While in the employ of the federal government I often did research work that didn't end up seeing the light of day. Most of it deservedly so, but in this case a presentation from back in 2005 may be of interest. At that time, Robert Shiller of Yale wrote a short paper using historical data arguing that President Bush's personal accounts plan would have been a bad deal for most participants.
Shiller's paper was widely cited at the time, but also widely misinterpreted, I believed. Using some very reasonable assumptions, Shiller's paper could be used to show that almost every cohort of personal account participants would have come out far ahead through participating -- an average of around $3,500 per year, in one case. I put together a presentation for the annual conference of the Association for Private Enterprise Education in Orlando. Here I've included the presentation with some explanatory notes.
In any event, the presentation is downloadable here.
Tuesday, March 18, 2008
From the archives: 2005 presentation on Shiller Social Security paper
Subscribe to:
Post Comments (Atom)
5 comments:
"very reasonable assumptions"
ah, there's the rub.
have you ever read Jemima Puddleduck by Beatrix Potter?
coberly
If you read the presentation and find any assumptions unreasonable, feel free to post them here and I'll be happy to address them.
biggs
as jemima would have told you... if she hadn't been a puddle duck... all the foxy whiskered gentleman's "assumptions" sounded reasonable.
they still added up to duck for dinner.
i have no doubt you and i can make more money on the stock market than we can with social security. i have very serious doubts that EVERYBODY can at the same time... without risk.
say, just for example, that the "average return on stocks" was about 10% as i read in a recent Social Security publication. what was less clearly explained was that about 25% of investors did no better than Social Security, and 16% of investors actually lost money.
those sorts of things tend to get lost when a great theorist is listing his "assumptions."
but, as long as we are here, i would nevertheless back a plan to add a PERS like retirement plan on top of Social Security. leaving SS exactly the way it is today. but taking part of the next few years routine cost of living raises and investing them in a private pension fund.
this would cost employers nothing, the workers would get their raises in the form of an asset. the privatizers should get what they want. and the workers would still have their SS to fall back on.

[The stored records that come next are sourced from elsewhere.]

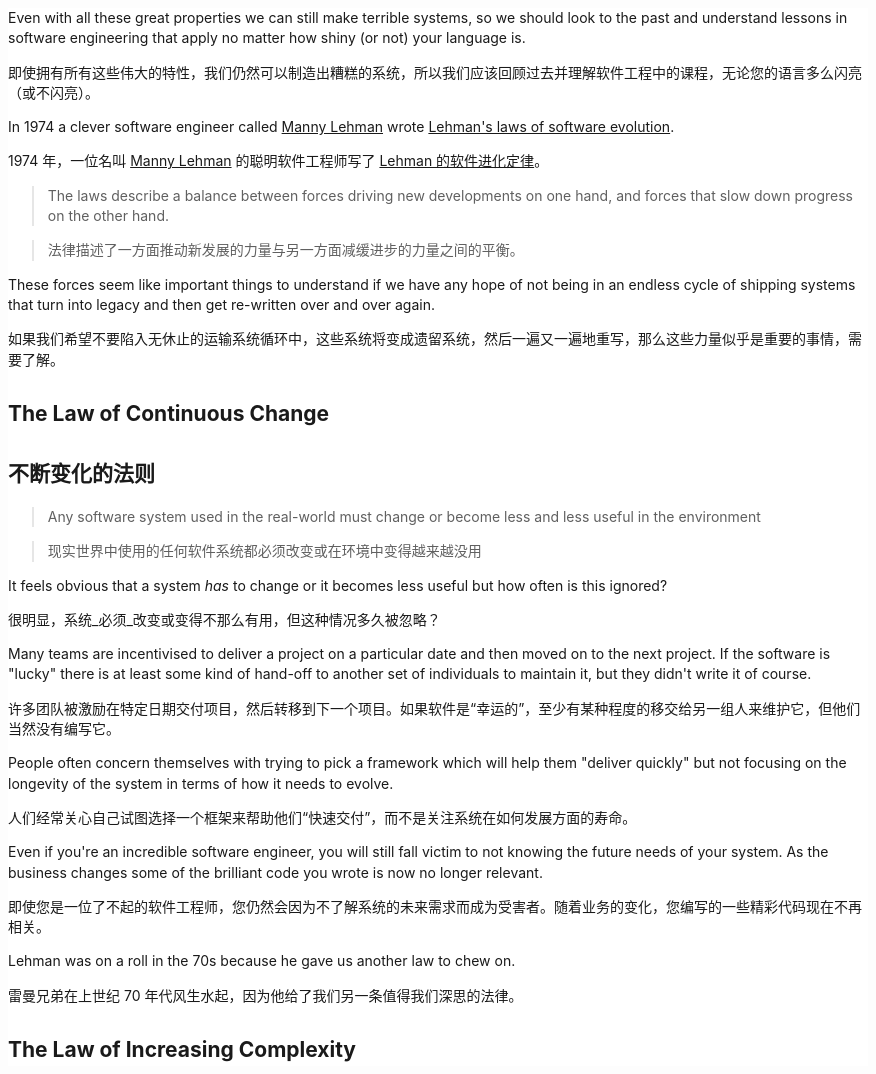 Even with all these great properties we can still make terrible systems, so we should look to the past and understand lessons in software engineering that apply no matter how shiny (or not) your language is.

即使拥有所有这些伟大的特性，我们仍然可以制造出糟糕的系统，所以我们应该回顾过去并理解软件工程中的课程，无论您的语言多么闪亮（或不闪亮）。

In 1974 a clever software engineer called [Manny Lehman](https://en.wikipedia.org/wiki/Manny_Lehman_%28computer_scientist%29) wrote [Lehman's laws of software evolution](https://en.wikipedia.org/wiki/Lehman%27s_laws_of_software_evolution).

1974 年，一位名叫 [Manny Lehman](https://en.wikipedia.org/wiki/Manny_Lehman_%28computer_scientist%29) 的聪明软件工程师写了 [Lehman 的软件进化定律](https://en.wikipedia.org/wiki/Lehman%27s_laws_of_software_evolution)。

> The laws describe a balance between forces driving new developments on one hand, and forces that slow down progress on the other hand.

> 法律描述了一方面推动新发展的力量与另一方面减缓进步的力量之间的平衡。

These forces seem like important things to understand if we have any hope of not being in an endless cycle of shipping systems that turn into legacy and then get re-written over and over again.

如果我们希望不要陷入无休止的运输系统循环中，这些系统将变成遗留系统，然后一遍又一遍地重写，那么这些力量似乎是重要的事情，需要了解。

## The Law of Continuous Change

## 不断变化的法则

> Any software system used in the real-world must change or become less and less useful in the environment

> 现实世界中使用的任何软件系统都必须改变或在环境中变得越来越没用

It feels obvious that a system _has_ to change or it becomes less useful but how often is this ignored?

很明显，系统_必须_改变或变得不那么有用，但这种情况多久被忽略？

Many teams are incentivised to deliver a project on a particular date and then moved on to the next project. If the software is "lucky" there is at least some kind of hand-off to another set of individuals to maintain it, but they didn't write it of course.

许多团队被激励在特定日期交付项目，然后转移到下一个项目。如果软件是“幸运的”，至少有某种程度的移交给另一组人来维护它，但他们当然没有编写它。

People often concern themselves with trying to pick a framework which will help them "deliver quickly" but not focusing on the longevity of the system in terms of how it needs to evolve.

人们经常关心自己试图选择一个框架来帮助他们“快速交付”，而不是关注系统在如何发展方面的寿命。

Even if you're an incredible software engineer, you will still fall victim to not knowing the future needs of your system. As the business changes some of the brilliant code you wrote is now no longer relevant.

即使您是一位了不起的软件工程师，您仍然会因为不了解系统的未来需求而成为受害者。随着业务的变化，您编写的一些精彩代码现在不再相关。

Lehman was on a roll in the 70s because he gave us another law to chew on.

雷曼兄弟在上世纪 70 年代风生水起，因为他给了我们另一条值得我们深思的法律。

## The Law of Increasing Complexity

by 2040 it should be clear whether it would be necessary to increase the SS tax by 2% as projected, or just let the private accounts make up the difference (and more!)
but the privatizers don't push that plan, because they have another angenda entirely.
Well I read through the presentation and noted that it shared the typical weakness of all such plans, it never explains how this magic happens under Intermediate Cost economic assumptions.
Social Security outcomes are not static, both the magnitude of the gap between income and cost at depletion and the date of depletion itself are totally dependent on actual growth outcomes. Before we can take any privatization proposal seriously it will be necessary to front its internal projections for growth and to rescore Social Security under those new assumptions. Instead 'crisis' is always presented under the static model represented by Intermediate Cost. Make your PRA produce better outcomes at 1.7% productivity and 2.0% GDP than Social Security. And don't forget to show your work.
Bruce,
Two quick points:
First, not every paper or presentation has to handle every aspect of the reform debate. (If so, we'd only write books, not papers!) This presentation worked through Shiller's paper and showed that his results are totally dependent on a policy switch -- whether the offset interest rate is set based on the projected trust fund return or adjusted based on the realized trust fund return -- that can easily be changed.
Second, Shiller himself looks at the possibility of much lower stock returns in the future, which is why he simulates accounts when the stock return is only 4.6%, versus 6.8% historical. What I show in slide 11 is that even with 4.6% stock returns, 96% of cohorts would have beaten the offset interest rate and would have increased their annual benefits by an average of $1,750.
Now, does this answer every question about Social Security reform? Of course not. But for those who took the Shiller paper very seriously, and a lot of people did, it shows that its conclusions are quite limited.